Figure 7 Blueprint of Twilight Arch showing its architectural context
Bruce Mau’s Massive Change Exhibit
Designer Bruce Mau was invited to curate a traveling exhibition on design. Rather than merely designing an exhibit that reinforced the currently delimited, modernist concept of design (Eames chairs, constructivist posters, elegant teapots), Mau took the opportunity to entirely redesign our contemporary understanding of design itself. He called his exhibit Massive Change. Its slogan proclaims: “Massive Change is not about the world of design; it’s about the design of the world.” Mau interviewed leading thinkers in fields ranging from media theory to genetic engineering. His exhibit is less concerned with the physical artifacts of design, and more concerned with the ways in which design alters our world.
Figure 8 The back cover of the Massive Change book
Figure 9 “The Image Gallery” and “The Wealth and Politics Gallery” from the Massive Change exhibition
In his book Life Style, Mau writes, “Life doesn’t simply happen to us, we produce it.

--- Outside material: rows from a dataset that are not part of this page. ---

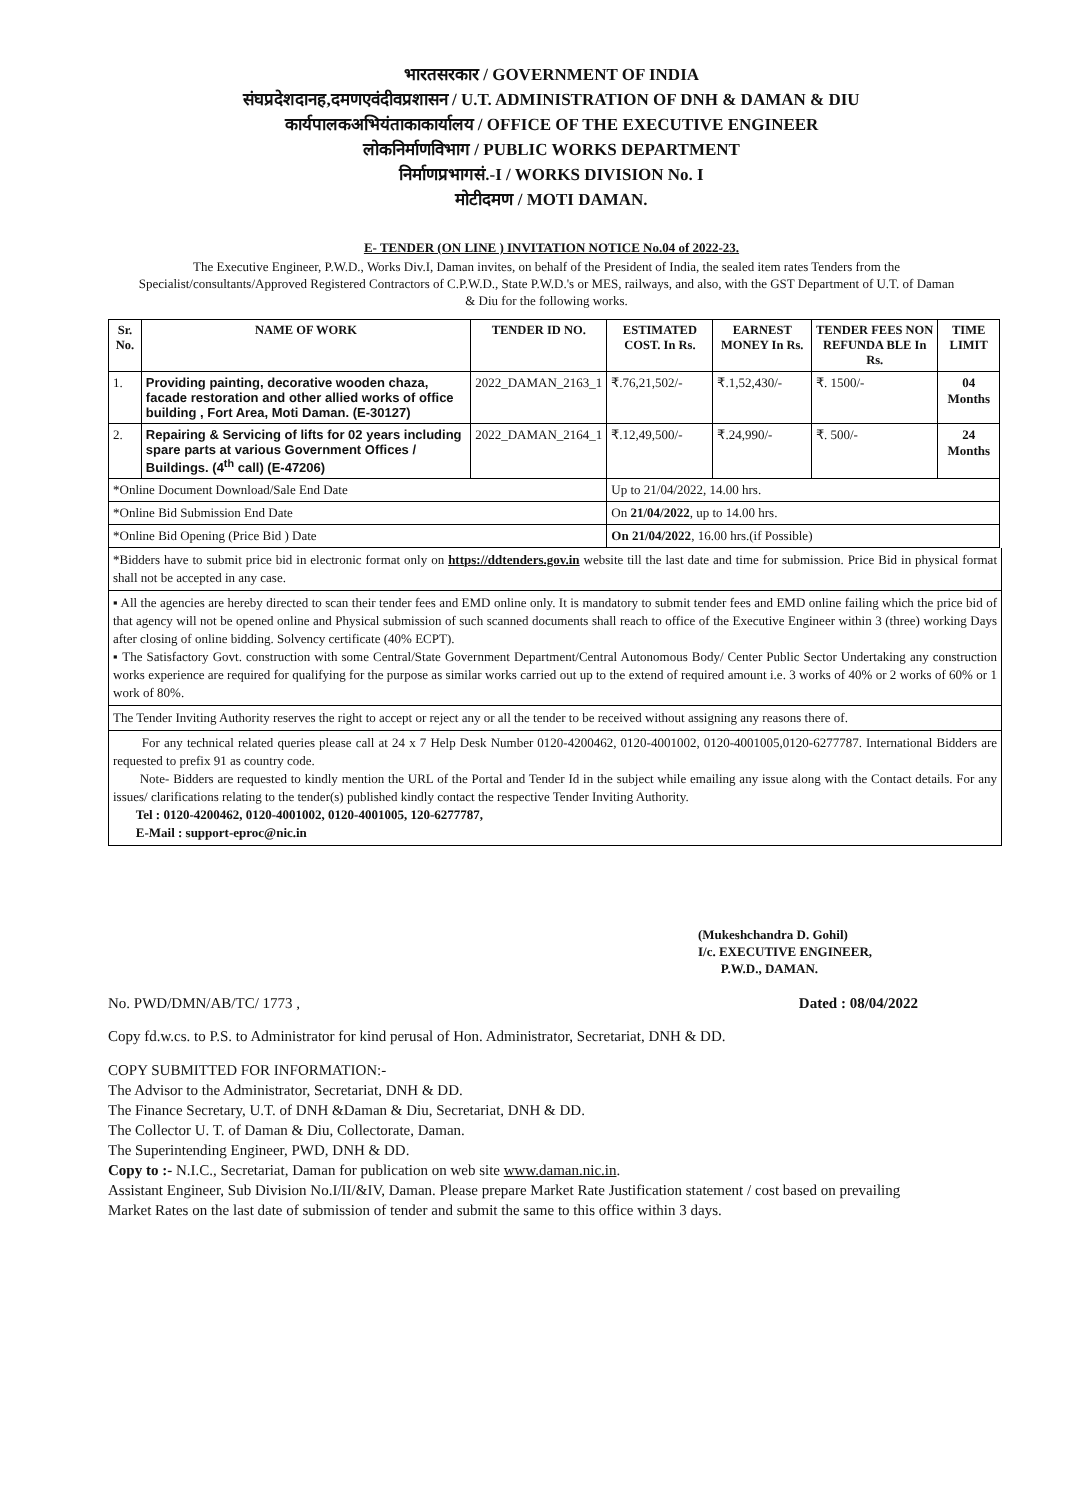भारतसरकार / GOVERNMENT OF INDIA
संघप्रदेशदानह,दमणएवंदीवप्रशासन / U.T. ADMINISTRATION OF DNH & DAMAN & DIU
कार्यपालकअभियंताकाकार्यालय / OFFICE OF THE EXECUTIVE ENGINEER
लोकनिर्माणविभाग / PUBLIC WORKS DEPARTMENT
निर्माणप्रभागसं.-I / WORKS DIVISION No. I
मोटीदमण / MOTI DAMAN.
E- TENDER (ON LINE ) INVITATION NOTICE No.04 of 2022-23.
The Executive Engineer, P.W.D., Works Div.I, Daman invites, on behalf of the President of India, the sealed item rates Tenders from the Specialist/consultants/Approved Registered Contractors of C.P.W.D., State P.W.D.'s or MES, railways, and also, with the GST Department of U.T. of Daman & Diu for the following works.
| Sr. No. | NAME OF WORK | TENDER ID NO. | ESTIMATED COST. In Rs. | EARNEST MONEY In Rs. | TENDER FEES NON REFUNDA BLE In Rs. | TIME LIMIT |
| --- | --- | --- | --- | --- | --- | --- |
| 1. | Providing painting, decorative wooden chaza, facade restoration and other allied works of office building , Fort Area, Moti Daman. (E-30127) | 2022_DAMAN_2163_1 | ₹.76,21,502/- | ₹.1,52,430/- | ₹. 1500/- | 04 Months |
| 2. | Repairing & Servicing of lifts for 02 years including spare parts at various Government Offices / Buildings. (4<sup>th</sup> call) (E-47206) | 2022_DAMAN_2164_1 | ₹.12,49,500/- | ₹.24,990/- | ₹. 500/- | 24 Months |
| *Online Document Download/Sale End Date | | | Up to 21/04/2022, 14.00 hrs. | | | |
| *Online Bid Submission End Date | | | On 21/04/2022 , up to 14.00 hrs. | | | |
| *Online Bid Opening (Price Bid ) Date | | | On 21/04/2022 , 16.00 hrs.(if Possible) | | | |
*Bidders have to submit price bid in electronic format only on https://ddtenders.gov.in website till the last date and time for submission. Price Bid in physical format shall not be accepted in any case.
▪ All the agencies are hereby directed to scan their tender fees and EMD online only. It is mandatory to submit tender fees and EMD online failing which the price bid of that agency will not be opened online and Physical submission of such scanned documents shall reach to office of the Executive Engineer within 3 (three) working Days after closing of online bidding. Solvency certificate (40% ECPT).
▪ The Satisfactory Govt. construction with some Central/State Government Department/Central Autonomous Body/ Center Public Sector Undertaking any construction works experience are required for qualifying for the purpose as similar works carried out up to the extend of required amount i.e. 3 works of 40% or 2 works of 60% or 1 work of 80%.
The Tender Inviting Authority reserves the right to accept or reject any or all the tender to be received without assigning any reasons there of.
For any technical related queries please call at 24 x 7 Help Desk Number 0120-4200462, 0120-4001002, 0120-4001005,0120-6277787. International Bidders are requested to prefix 91 as country code.
Note- Bidders are requested to kindly mention the URL of the Portal and Tender Id in the subject while emailing any issue along with the Contact details. For any issues/ clarifications relating to the tender(s) published kindly contact the respective Tender Inviting Authority.
Tel : 0120-4200462, 0120-4001002, 0120-4001005, 120-6277787,
E-Mail : support-eproc@nic.in
(Mukeshchandra D. Gohil)
I/c. EXECUTIVE ENGINEER,
P.W.D., DAMAN.
No. PWD/DMN/AB/TC/ 1773 , Dated : 08/04/2022
Copy fd.w.cs. to P.S. to Administrator for kind perusal of Hon. Administrator, Secretariat, DNH & DD.
COPY SUBMITTED FOR INFORMATION:-
The Advisor to the Administrator, Secretariat, DNH & DD.
The Finance Secretary, U.T. of DNH &Daman & Diu, Secretariat, DNH & DD.
The Collector U. T. of Daman & Diu, Collectorate, Daman.
The Superintending Engineer, PWD, DNH & DD.
Copy to :- N.I.C., Secretariat, Daman for publication on web site www.daman.nic.in.
Assistant Engineer, Sub Division No.I/II/&IV, Daman. Please prepare Market Rate Justification statement / cost based on prevailing Market Rates on the last date of submission of tender and submit the same to this office within 3 days.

That’s what style is. It’s producing life. Rather than accepting that life is something that we passively receive, accept, or endure, I believe that life is something we generate… Style is a decision about how we live. Style is not superficial. It is a philosophical project of the deepest order.” To Mau, then, all design is contextual design (to greater or lesser degrees). To put any design into the world at all is to alter the world that contextualizes it.
The professional (and ethical) question remains — are we purposefully seeking to design the contexts that exist around our designs? Such contextual designing is an admittedly challenging and complicated task. Ideally, it means being involved in the creative process throughout — from product prototyping to branding, marketing, development, post-production, and distribution. It means engaging in cross-disciplinary research and collaborating with experts in other fields. Above all, contextual design means thinking beyond the borders of our gridded templates and out into the messy, daunting, and intricate world in which we live.